Reproduce each of the following items word for word, omitting the pictures.

## Exercise material:
==================================================

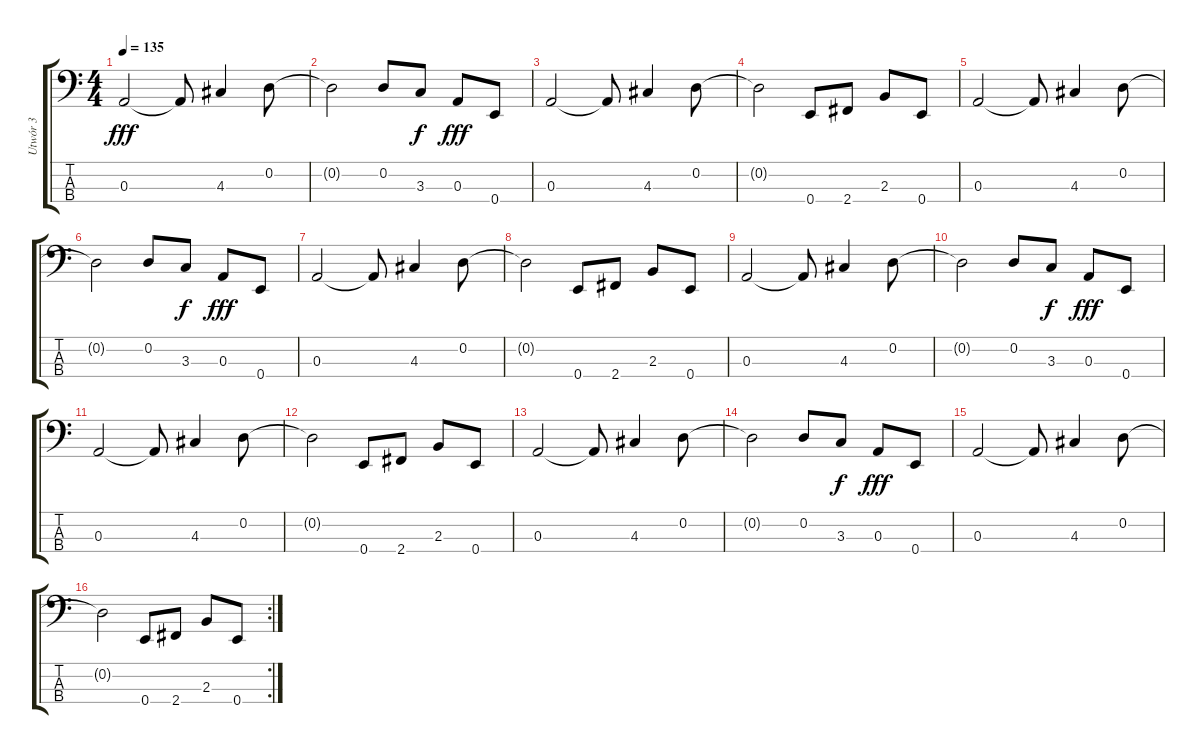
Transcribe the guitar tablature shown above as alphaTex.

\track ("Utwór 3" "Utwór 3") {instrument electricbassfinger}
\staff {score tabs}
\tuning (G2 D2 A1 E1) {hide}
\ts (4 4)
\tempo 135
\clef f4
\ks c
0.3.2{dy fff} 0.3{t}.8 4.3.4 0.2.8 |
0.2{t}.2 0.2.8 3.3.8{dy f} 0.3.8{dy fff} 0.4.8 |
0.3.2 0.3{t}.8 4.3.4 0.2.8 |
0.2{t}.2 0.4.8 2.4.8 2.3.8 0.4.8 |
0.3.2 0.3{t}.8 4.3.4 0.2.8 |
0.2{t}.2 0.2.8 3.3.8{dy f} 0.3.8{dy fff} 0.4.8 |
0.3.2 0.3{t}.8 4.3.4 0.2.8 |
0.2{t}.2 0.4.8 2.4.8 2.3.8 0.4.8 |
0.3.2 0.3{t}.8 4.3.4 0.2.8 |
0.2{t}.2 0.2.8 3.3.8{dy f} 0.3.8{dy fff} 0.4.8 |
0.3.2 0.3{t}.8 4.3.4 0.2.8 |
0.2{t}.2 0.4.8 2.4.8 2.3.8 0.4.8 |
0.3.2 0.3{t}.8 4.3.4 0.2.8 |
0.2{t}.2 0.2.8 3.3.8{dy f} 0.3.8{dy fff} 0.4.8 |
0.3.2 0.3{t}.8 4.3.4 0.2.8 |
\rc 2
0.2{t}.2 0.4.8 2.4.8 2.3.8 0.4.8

==================================================

## Correct answer:
Transcribe the guitar tablature shown above as alphaTex.

\track ("Utwór 3" "Utwór 3") {instrument electricbassfinger}
\staff {score tabs}
\tuning (G2 D2 A1 E1) {hide}
\ts (4 4)
\tempo 135
\clef f4
\ks c
0.3.2{dy fff} 0.3{t}.8 4.3.4 0.2.8 |
0.2{t}.2 0.2.8 3.3.8{dy f} 0.3.8{dy fff} 0.4.8 |
0.3.2 0.3{t}.8 4.3.4 0.2.8 |
0.2{t}.2 0.4.8 2.4.8 2.3.8 0.4.8 |
0.3.2 0.3{t}.8 4.3.4 0.2.8 |
0.2{t}.2 0.2.8 3.3.8{dy f} 0.3.8{dy fff} 0.4.8 |
0.3.2 0.3{t}.8 4.3.4 0.2.8 |
0.2{t}.2 0.4.8 2.4.8 2.3.8 0.4.8 |
0.3.2 0.3{t}.8 4.3.4 0.2.8 |
0.2{t}.2 0.2.8 3.3.8{dy f} 0.3.8{dy fff} 0.4.8 |
0.3.2 0.3{t}.8 4.3.4 0.2.8 |
0.2{t}.2 0.4.8 2.4.8 2.3.8 0.4.8 |
0.3.2 0.3{t}.8 4.3.4 0.2.8 |
0.2{t}.2 0.2.8 3.3.8{dy f} 0.3.8{dy fff} 0.4.8 |
0.3.2 0.3{t}.8 4.3.4 0.2.8 |
\rc 2
0.2{t}.2 0.4.8 2.4.8 2.3.8 0.4.8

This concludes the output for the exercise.